Comecei por ver este prato há largos anos em restaurantes espanhóis, que o traziam como cultura gastronómica castelhana, da América Latina. Agora expandiu-se pelo mundo fora, e também por Portugal, como principal motor da concorrência aos sashimis e sushis. De resto, diz-se que os imigrantes japoneses, quando chegaram ao Peru, em finais do século. XIX, tiveram influência determinante na sua cozinha, especialmente nos peixes.
Embora não cozinhado ao lume, o ceviche, contudo, não é inteiramente cru, mas sim marinado. Apreciado e muito cozinhado em toda a América do sul, considera-se um prato peruano: o Peru assumiu-o como sua principal receita nacional, e ostenta milhares de restaurantes apenas especializados em servi-lo. Está de tal maneira arreigado na cultura gastronómica e orgulho nacional do país, que lhe dedicam um dia especial, o 28 de Junho, véspera de São Pedro. E um dos mais conhecidos geógrafos peruanos, Javier Pulgar Vidal, sustenta mesmo que a raiz da palavra vem do Quíchua siwichi, que significa peixe fresco (lá está: fresco, cru, marinado).
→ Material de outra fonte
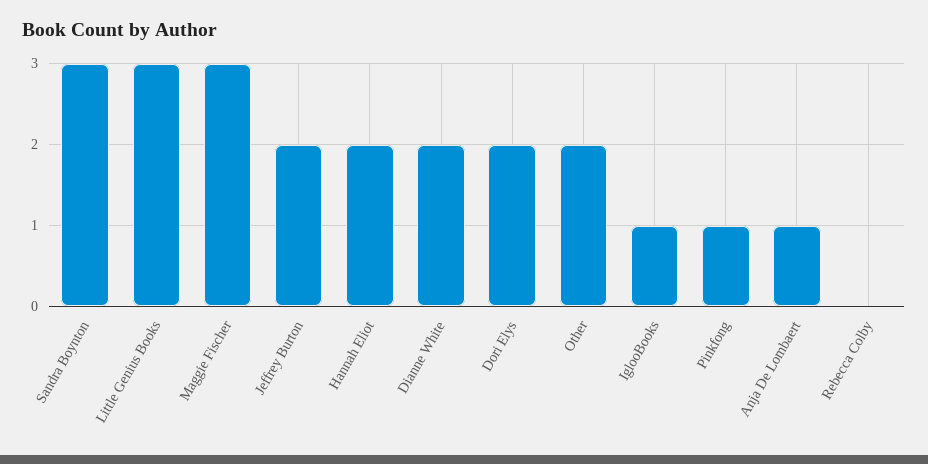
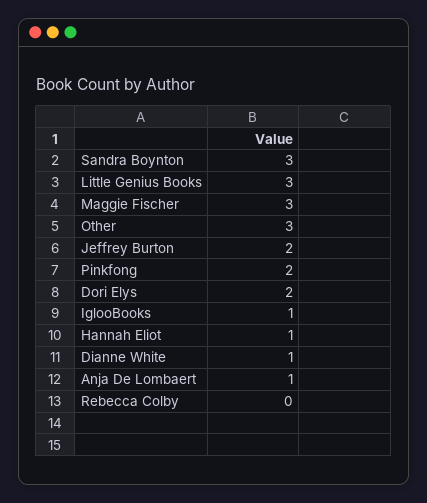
Hannah Eliot: 2 -> 1
Dianne White: 2 -> 1
Other: 2 -> 3
Pinkfong: 1 -> 2

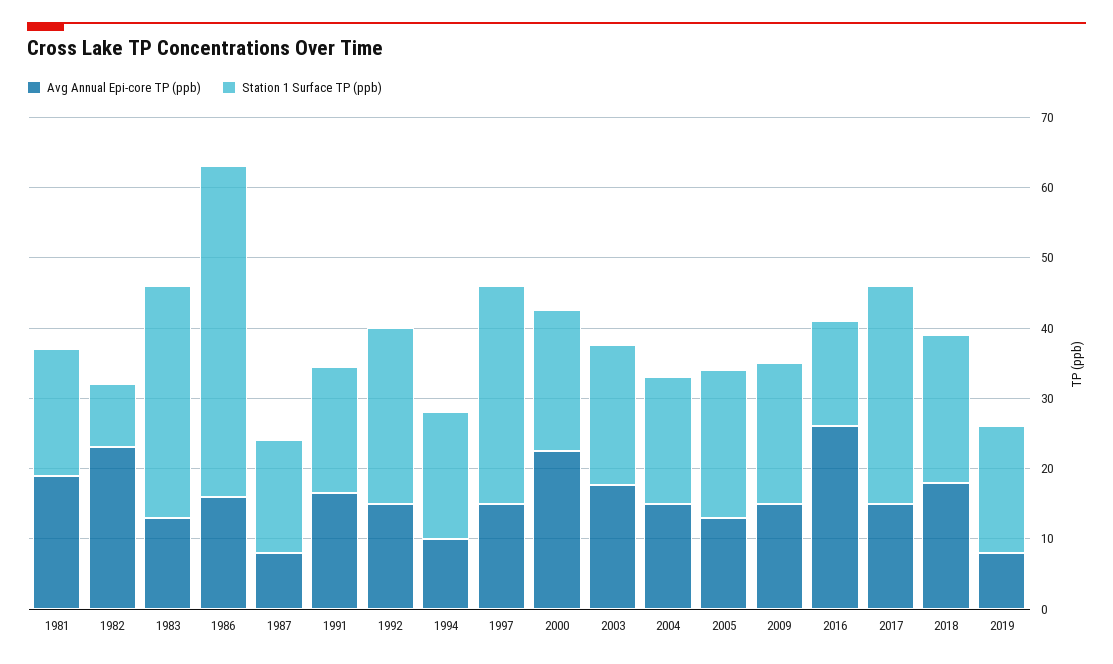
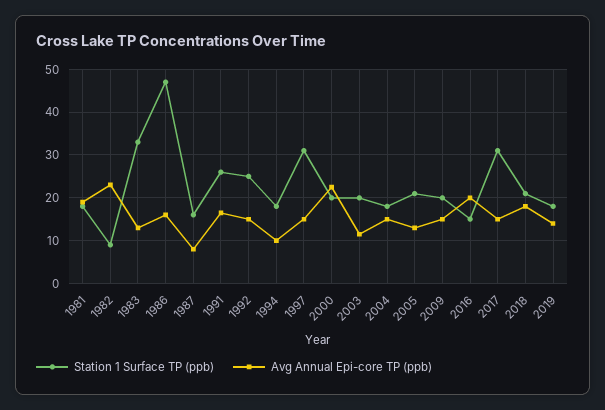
Station 1 Surface TP (ppb), 1991: 18 -> 26
Avg Annual Epi-core TP (ppb), 2003: 18 -> 12
Avg Annual Epi-core TP (ppb), 2016: 26 -> 20
Avg Annual Epi-core TP (ppb), 2019: 8 -> 14

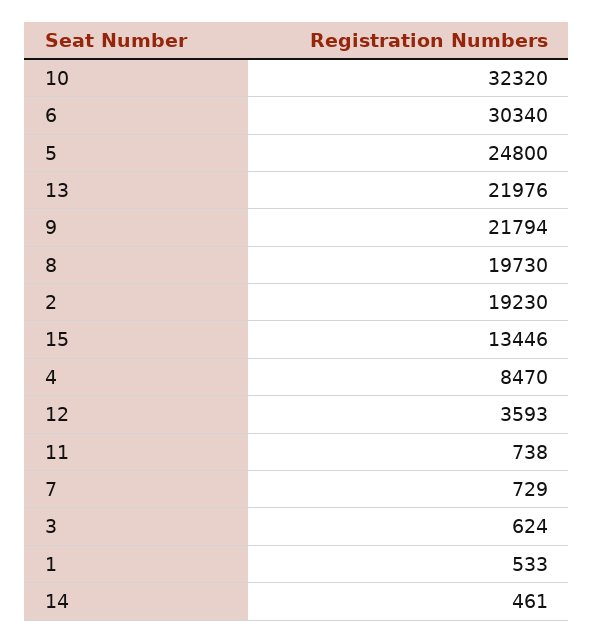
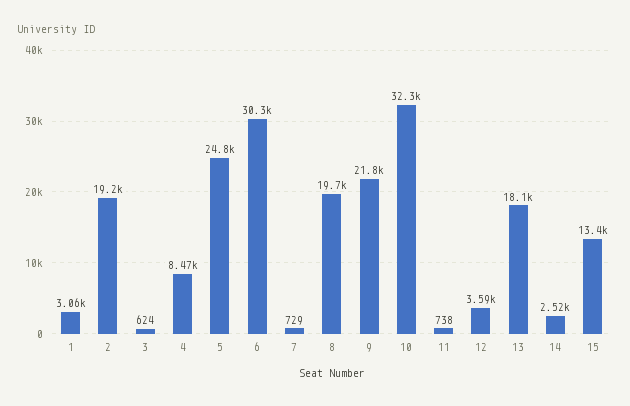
13: 21976 -> 18100
1: 533 -> 3060
14: 461 -> 2520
O marinado faz-se numa solução de sumo de lima (ou limão, ou laranja azeda, ou outro cítrico – embora se considere a lima o ideal para lhe dar o gosto pretendido), azeite, cebola, piri-piri ou pimenta, abacate, milho ou a batata-doce (um ‘legume’ para dar mais consistência), salsa e coentros. O molho daqui resultante chama-se leite de tigre. Leite, pela cor esbranquiçada; e tigre por ser também usado no Peru para curar ressacas e dar força.
Estes componentes mostram que a receita, tal como é hoje apresentada, não pode ser muito antiga – porque vários condimentos vieram dos árabes para a Europa (os citrinos, por exemplo), e foram levados depois para a América Latina pelos espanhóis, só no século XVI. Acredita-se que antes o ceviche se fazia ali na mesma, muito antes, com salmorejo (forma de conservar o peixe), sumos de outros frutos (como o curuba, parecido com o maracujá), ou uma bebida fermentada a partir do milho e usada pelos incas. A primeira versão registada do ceviche é do ano 2000 AC, do povo Mochica (ocupava o que é hoje o litoral do Perú), que marinava o peixe precisamente com sumo de tumbo ou curuba.
Essencial é utilizar peixe branco (sem muita gordura, nem músculos encarnados, como o sangacho do atum), mas de carne firme: também se faz com camarão, lagosta ou polvo.
Pode depois servir-se como prato principal ou entrada. Neste caso, no Peru, costuma acompanhar-se com pipocas, bolachas de água e sal, tortilhas mexicanas, batatas fritas ou pão. Como prato principal, pode vir com batatas cozidas (normais ou doces), ou milho cozido. Mas, nos costumes dietéticos modernos, considera-se especialmente saudável quando traz apenas as proteínas do peixe, e evita hidratos de carbono.
Onde comer em Portugal
A Cevicheria, do chefe Kiko Martins (que viajou pelo mundo e bebeu no próprio Peru a essência do prato) abriu muito oportunamente no princípio deste ano, e até apresenta um de cariz muito português (porque seremos o único país que tem como peixe nacional o bacalhau, que vem de águas bem longínquas).
Mas o ceviche virou moda, e há por todo o país muito sítio onde comê-lo. Vamos só dar algumas sugestões, nalguns casos de restaurantes japoneses que o servem também: Qosqo (R. dos Bacalhoeiros, Lisboa), Hokidashi (R. Coelho da Rocha, Lisboa), Este/Oeste (Centro Cultural de Belém, Lisboa), Las Ficheras (R. dos Remolares, Lisboa), By de Wine (R. das Flores, Lisboa), SushiCafé Avenida (R. Barata Salgueiro, Lisboa), Kyoto na Baixa (R. Guilherme Gomes Fernandes, Porto), Frida (R. Adolfo Casais Monteiro, Porto), Dixos Kitchen (R. de Sousa Viterbo, Porto), O Xarroco (R. Heróis de França, Matosinhos) e Egoísta (Casino da Póvoa do Varzim).
Além de Kiko Martins, houve chefes mais conhecidos e mediáticos a tratarem desta receita: Henrique Sá Pessoa, Miguel Castro Silva, Bertílio Gomes e Leonel Pereira.